◆ ZU UNTERSUCHENDER TEXT:
····················

Verfahrensinformation

Gegenstand des Revisionsverfahrens ist die Versetzung der Klägerin in den Ruhestand wegen Dienstunfähigkeit.


Die 1953 geborene Klägerin war als Steueramtsrätin in der Finanzverwaltung des beklagten Landes tätig. Sie ist schwerbehindert mit einem Grad der Behinderung von 50. Aufgrund einer entsprechenden amtsärztlichen Begutachtung beabsichtigte das beklagte Land die Versetzung der Klägerin in den Ruhestand. Mit dieser Absicht befasste das Land die Vertrauensperson der schwerbehinderten Menschen und die zuständige Frauenvertreterin mit dem Vorgang. Diese erklärten jeweils, keine Einwände gegen die beabsichtigte Versetzung der Klägerin in den Ruhestand zu haben. Das Land legte den Vorgang auch dem Personalrat zur Mitbestimmung vor. Dieser verweigerte seine Zustimmung mit der Begründung, ihm fehlten die maßgeblichen Unterlagen, insbesondere das amtsärztliche Gutachten. Daraufhin legte die Behörde dem Personalrat die Sache samt Gutachten erneut zur Mitbestimmung vor. Der Personalrat erklärte, er stimme der Zurruhesetzung nicht zu, und führte zur Begründung an, gültige Stellungnahmen der Schwerbehinderten- und der Frauenvertretung lägen nicht vor. Denn diese hätten erneut befasst werden müssen. Das Land hielt diese Begründung für unbeachtlich und sah die Zustimmung als erteilt an. Der Personalrat hat daraufhin beim Verwaltungsgericht einen konkreten Feststellungsantrag in Bezug auf das abgebrochene Mitbestimmungsverfahren gestellt, diesen jedoch in der mündlichen Verhandlung vor dem Verwaltungsgericht zurückgenommen.

····················

◆ ZU ERLEDIGENDE AUFGABEN:
(1) Welchen Grad der Behinderung hat die Klägerin laut der Verfahrensinformation zur Zurruhesetzung?
(2) Setzen Sie die Verfahrensinformation zur Zurruhesetzung der Klägerin im Anschluss an ihren letzten Satz fort.
Die Zeilen werden für die Bearbeitung nicht benötigt.

Seitenbilder und extrahierter Text

····················

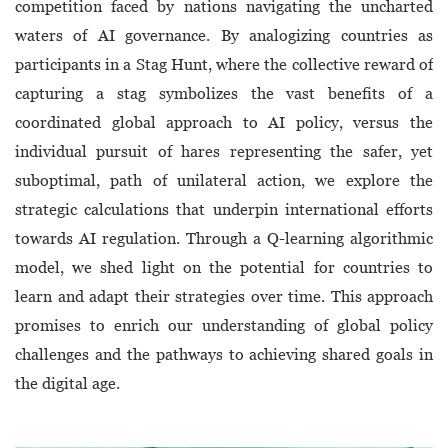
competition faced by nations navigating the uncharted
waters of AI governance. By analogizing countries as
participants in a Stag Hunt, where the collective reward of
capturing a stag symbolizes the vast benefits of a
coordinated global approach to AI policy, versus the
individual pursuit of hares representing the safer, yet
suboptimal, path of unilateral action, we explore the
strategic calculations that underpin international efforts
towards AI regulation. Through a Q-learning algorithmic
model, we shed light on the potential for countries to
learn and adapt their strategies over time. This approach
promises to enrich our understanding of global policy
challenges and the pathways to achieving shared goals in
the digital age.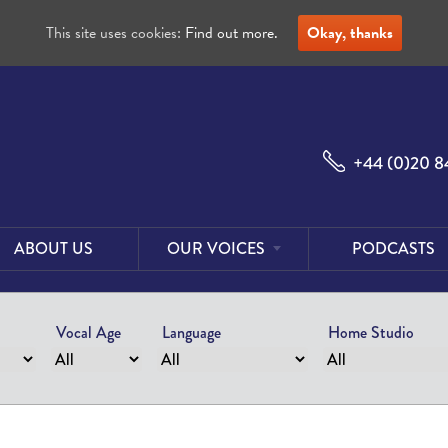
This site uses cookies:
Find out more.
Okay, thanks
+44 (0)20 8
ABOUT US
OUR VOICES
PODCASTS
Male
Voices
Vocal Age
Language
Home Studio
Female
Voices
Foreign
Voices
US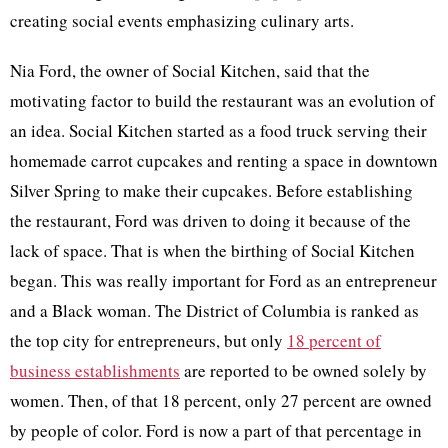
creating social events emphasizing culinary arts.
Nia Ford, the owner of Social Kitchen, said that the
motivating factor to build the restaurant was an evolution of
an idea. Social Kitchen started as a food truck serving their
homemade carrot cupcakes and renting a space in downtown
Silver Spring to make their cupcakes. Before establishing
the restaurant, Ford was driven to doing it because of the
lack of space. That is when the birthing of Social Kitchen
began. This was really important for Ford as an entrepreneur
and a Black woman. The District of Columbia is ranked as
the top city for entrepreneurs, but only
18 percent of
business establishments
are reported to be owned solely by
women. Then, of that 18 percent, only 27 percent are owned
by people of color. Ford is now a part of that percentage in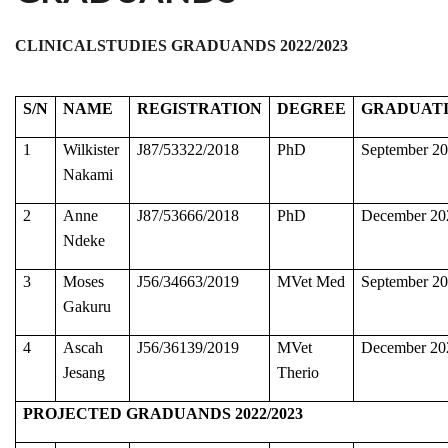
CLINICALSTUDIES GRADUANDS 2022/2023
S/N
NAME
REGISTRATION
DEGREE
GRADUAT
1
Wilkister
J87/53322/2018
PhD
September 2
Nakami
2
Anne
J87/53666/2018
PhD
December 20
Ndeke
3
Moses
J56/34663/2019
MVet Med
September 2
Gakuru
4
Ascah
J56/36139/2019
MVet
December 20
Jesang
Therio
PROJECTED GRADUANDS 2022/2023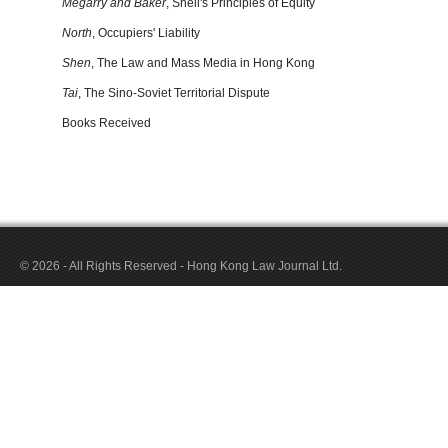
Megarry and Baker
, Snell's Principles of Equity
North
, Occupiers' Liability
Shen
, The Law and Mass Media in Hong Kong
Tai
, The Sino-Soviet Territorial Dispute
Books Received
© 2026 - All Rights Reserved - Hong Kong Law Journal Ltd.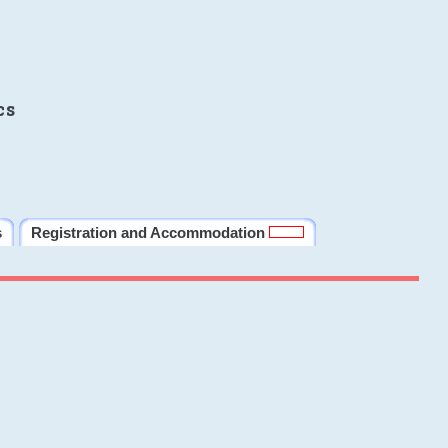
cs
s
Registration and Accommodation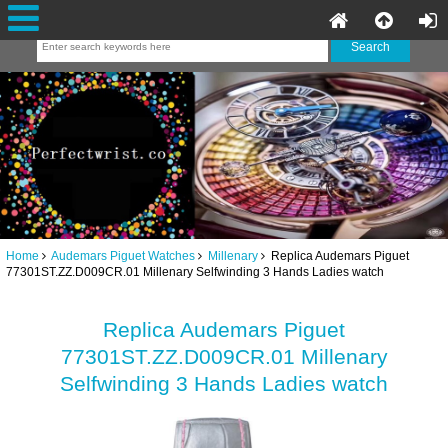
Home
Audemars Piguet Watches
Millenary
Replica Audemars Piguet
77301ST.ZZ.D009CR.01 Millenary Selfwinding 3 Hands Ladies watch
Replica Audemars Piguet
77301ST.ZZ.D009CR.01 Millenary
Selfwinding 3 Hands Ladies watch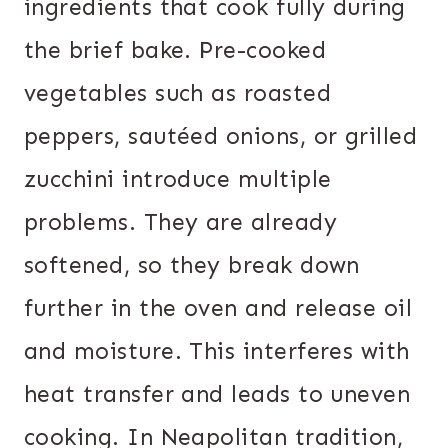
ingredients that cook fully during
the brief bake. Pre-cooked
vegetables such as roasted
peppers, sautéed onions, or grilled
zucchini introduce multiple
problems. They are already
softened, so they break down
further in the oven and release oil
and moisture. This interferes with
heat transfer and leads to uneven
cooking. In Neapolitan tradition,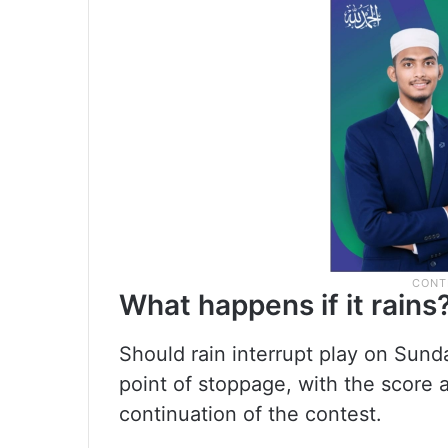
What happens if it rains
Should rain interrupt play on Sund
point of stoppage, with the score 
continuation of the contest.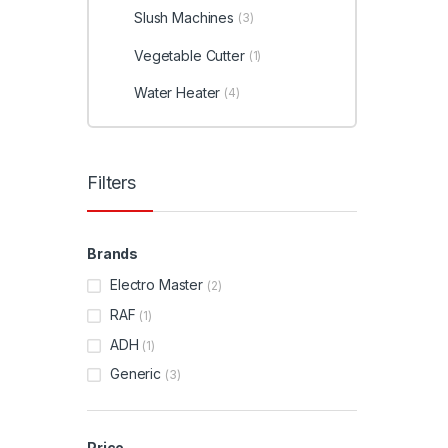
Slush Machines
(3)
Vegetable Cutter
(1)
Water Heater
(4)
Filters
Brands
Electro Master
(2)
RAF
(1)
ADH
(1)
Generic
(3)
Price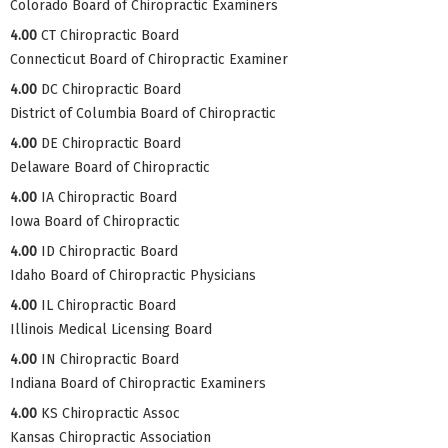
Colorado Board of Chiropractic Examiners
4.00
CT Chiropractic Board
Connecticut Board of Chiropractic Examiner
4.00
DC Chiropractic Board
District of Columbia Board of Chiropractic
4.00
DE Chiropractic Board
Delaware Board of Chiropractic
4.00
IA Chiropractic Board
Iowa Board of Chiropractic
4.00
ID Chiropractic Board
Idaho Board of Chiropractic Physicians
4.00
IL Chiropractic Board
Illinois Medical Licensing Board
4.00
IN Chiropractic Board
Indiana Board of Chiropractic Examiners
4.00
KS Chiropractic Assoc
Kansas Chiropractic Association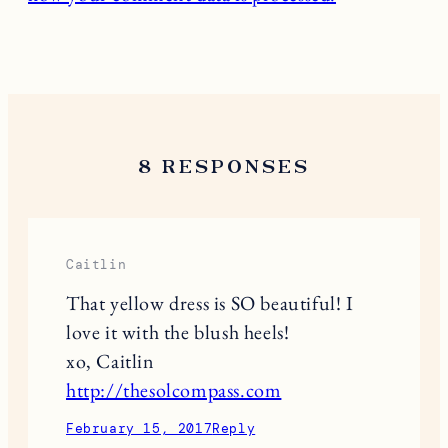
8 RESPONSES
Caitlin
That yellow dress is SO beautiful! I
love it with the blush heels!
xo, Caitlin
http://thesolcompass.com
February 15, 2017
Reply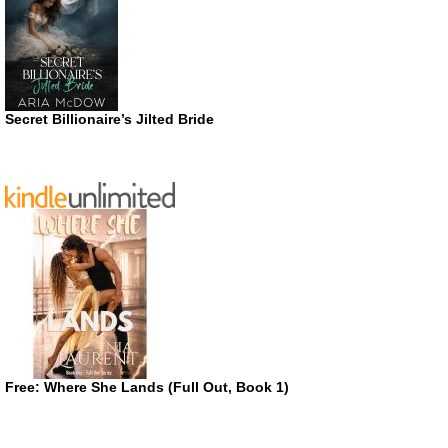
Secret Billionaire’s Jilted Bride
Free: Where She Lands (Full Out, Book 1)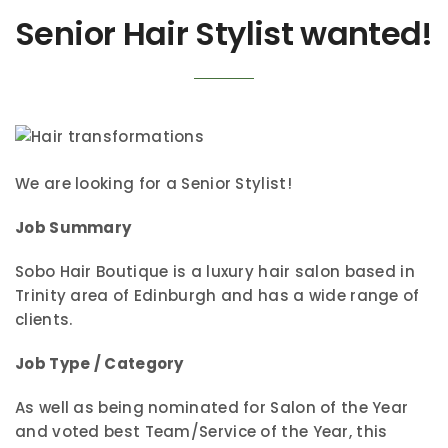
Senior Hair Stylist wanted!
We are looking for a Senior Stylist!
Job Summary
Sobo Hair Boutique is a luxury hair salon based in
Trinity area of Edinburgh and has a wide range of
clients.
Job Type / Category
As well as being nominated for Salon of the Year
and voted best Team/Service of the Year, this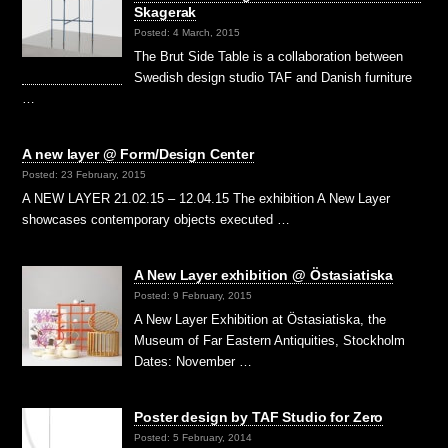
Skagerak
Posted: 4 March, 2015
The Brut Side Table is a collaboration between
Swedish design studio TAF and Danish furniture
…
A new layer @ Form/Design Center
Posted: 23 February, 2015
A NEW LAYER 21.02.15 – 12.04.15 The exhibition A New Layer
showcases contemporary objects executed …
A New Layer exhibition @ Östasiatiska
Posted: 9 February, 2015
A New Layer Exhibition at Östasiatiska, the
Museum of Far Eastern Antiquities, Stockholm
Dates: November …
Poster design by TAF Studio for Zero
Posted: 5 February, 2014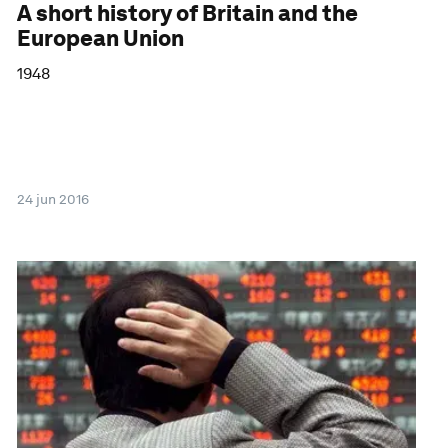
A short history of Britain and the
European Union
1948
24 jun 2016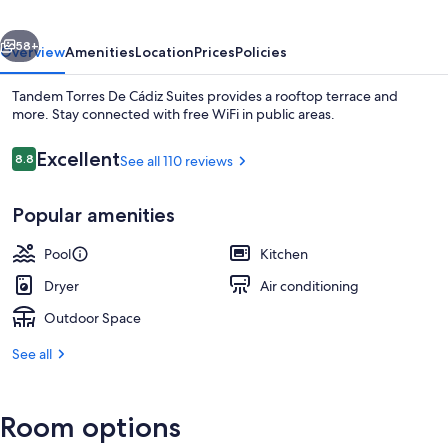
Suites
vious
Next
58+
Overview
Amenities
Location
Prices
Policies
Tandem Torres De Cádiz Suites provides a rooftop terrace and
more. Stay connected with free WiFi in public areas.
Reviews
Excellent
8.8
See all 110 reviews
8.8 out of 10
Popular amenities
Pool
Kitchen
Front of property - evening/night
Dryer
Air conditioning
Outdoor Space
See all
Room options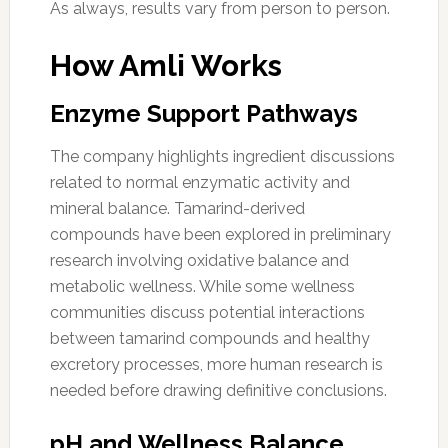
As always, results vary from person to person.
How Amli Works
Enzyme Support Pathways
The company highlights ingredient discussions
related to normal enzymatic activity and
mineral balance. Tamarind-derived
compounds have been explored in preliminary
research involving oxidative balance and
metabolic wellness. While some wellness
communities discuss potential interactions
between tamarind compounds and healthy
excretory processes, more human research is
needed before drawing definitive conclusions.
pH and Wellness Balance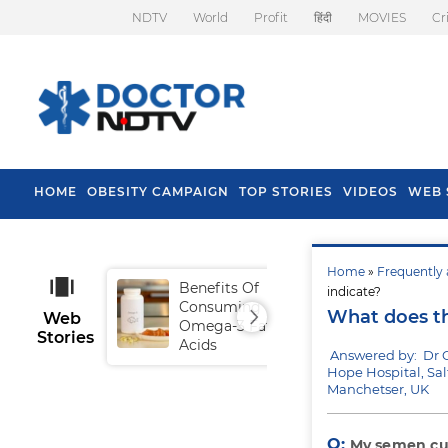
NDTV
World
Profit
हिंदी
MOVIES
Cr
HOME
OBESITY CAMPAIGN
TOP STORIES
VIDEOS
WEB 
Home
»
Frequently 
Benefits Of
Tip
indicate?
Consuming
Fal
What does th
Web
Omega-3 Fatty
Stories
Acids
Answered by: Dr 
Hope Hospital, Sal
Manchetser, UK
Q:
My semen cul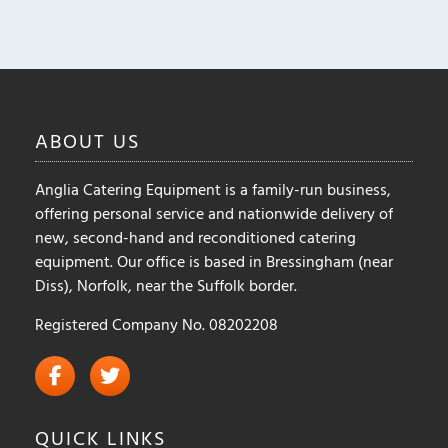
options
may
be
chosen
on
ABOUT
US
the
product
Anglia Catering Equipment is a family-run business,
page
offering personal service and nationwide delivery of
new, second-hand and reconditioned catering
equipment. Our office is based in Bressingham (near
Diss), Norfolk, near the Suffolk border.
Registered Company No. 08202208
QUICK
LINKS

····················

◆ ANTWORTEN JE AUFGABE:
(1) Die Klägerin hat einen Grad der Behinderung von 50.

(2)
Das Verwaltungsgericht hat die Klage der Klägerin gegen die Zurruhesetzungsverfügung abgewiesen. Das OVG Berlin-Brandenburg hat die Berufung der Klägerin zurückgewiesen. Zur Begründung hat es im Wesentlichen ausgeführt: Es sei unerheblich, dass vor dem Erlass der Verfügung nicht die Zustimmung des Integrationsamtes eingeholt worden sei. Denn § 85 SGB IX a.F. sei auf das Verfahren der Zurruhesetzung eines Lebenszeitbeamten nicht anwendbar. Die Verweigerung der Zustimmung durch den Personalrat sei unbeachtlich. Denn die von der Personalvertretung angegebenen Gründe lägen offensichtlich außerhalb der Mitbestimmung. Die Frauenvertreterin und die Vertrauensperson hätten sich mit den ihnen unterbreiteten Informationen begnügt. Diese Stellen hätten selbst zu entscheiden, ob sie genauere Angaben für notwendig erachten. Damit sei der Einwand des Personalrats, die Frauenvertreterin und die Vertrauensperson hätten weiter beteiligt werden müssen, hinfällig.


Urteil vom 20.10.2022 -
BVerwG 2 C 10.21ECLI:DE:BVerwG:2022:201022U2C10.21.0

Leitsatz:

Im Verfahren der Mitbestimmung bei der vorzeitigen Versetzung in den Ruhestand ohne eigenen Antrag des Beamten nach § 88 Nr. 10 PersVG BE kann der Personalrat die Verweigerung seiner Zustimmung nicht darauf stützen, die Zustimmung der Vertretung der schwerbehinderten Menschen oder der Frauenvertreterin beruhe auf unzureichenden Informationen durch den Dienstherrn (wie BVerwG, Beschluss vom 20. März 1996 - 6 P 7.94 - BVerwGE 100, 354).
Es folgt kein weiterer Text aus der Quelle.